I am so disappointed.
I had a tower weighing 8.24g, held 17.1kg
Then, I build two more identical towers, using slightly less dense wood.
Ended up at 7.39g and 7.18g.
I turned up my heater to about 80-85degrees for 2 hrs or so.
They lsot about .03g.
Then I put them into a sealed plastic box with dessicants.
At competition, I used the heaver tower, which i built a bit more carefully,
It weight 7.09g....but broke at 8kg.
I don't know why, I may have used too little glue, or the reduced moisture weakend it substantially.
My other tower is 6.78g right now. I will test it at my school this week to see if my regional competition tower failed "accidentally" or because my glueing or the moisture reduction was the factor leading to failure.
Practically, I had a tower with efficiency of 27, then, I expected a 32 or so at regionals, but got a score of 8.
Still placed and got medal(dont know how that happened) but really, I am realllllly disappointed.
Also...my team didn't make it into state even though..
If anyone has any other advice for me, that would be nice.
there is alwyas next year since i'm just a freshman..but.so sad.
Well, before anything else: I'm very sorry to hear this, but congratulations; know that you must be doing something right to be expecting these successful scores. On the other hand, I know all too what your situation feels like; sadly enough, a nearly identical thing happened to me at our Regionals...But luckily there is a way to (mostly) prevent this from happening again for both you, myself, and anyone else who's suffered the same affliction:
1. Look at the surprise that was your early breaking tower - Where did it fail, and why? Sometimes it's poorly constructed joints, in others (like my own) it's a case of bad wood (usually determined by the break being in an isolated area). Either way, the only way you can know what to look out for is to realize what went wrong in the first place.
2. Prepare carefully - Personally, the preparation for building a tower can take at least as much time, if not longer, than the actual construction of the tower itself. Organizing and assigning appropriate densities to appropriate places in your tower
and weeding out the wood that is not up to par is crucial, as I feel I reiterate all the time... but only because it's true. If you're putting excess strength where it isn't needed and too little where it is, another chance for disaster can arise. I know I was definitely not nearly careful enough, and that was my ruin I think.
3. Construct at your own pace - Whether you're quick or need a little time to make things perfect, do whatever you've got and leave spare pieces in case something doesn't fit just right.

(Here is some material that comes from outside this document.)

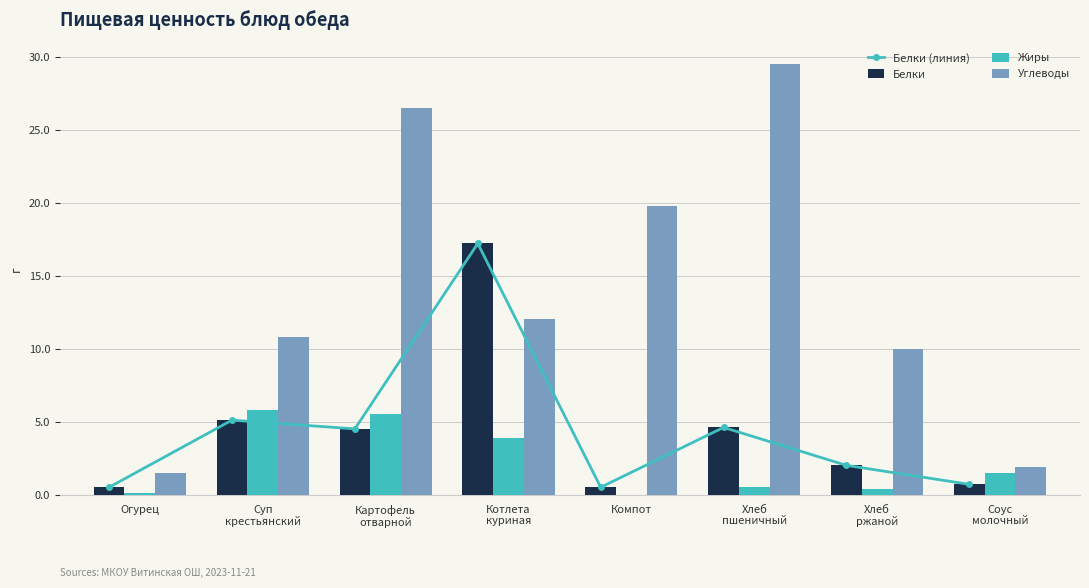

True or false: Белки (линия) has a value of 0.5 at Огурец.

True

4. Check for breaks in transit & NEVER let anyone else handle your structure
- This is pretty self-explanatory in reason. I also don't think that your moisture reduction (if only .03) would've made that big of a difference strength-wise, especially because that could have been gained back by simple exposure post-drying.
I know plenty of other use strength testers and other machinery to ensure wood is sufficiently strong but if you've got a good eye for what's good vs. what's bad after a while you shouldn't make as many/if any mistakes. I'm interested to see how your other tower fairs, and know that stuff like this happens. Everyone had better watch out for you next year, though! Until then practice your technique. You'll get there.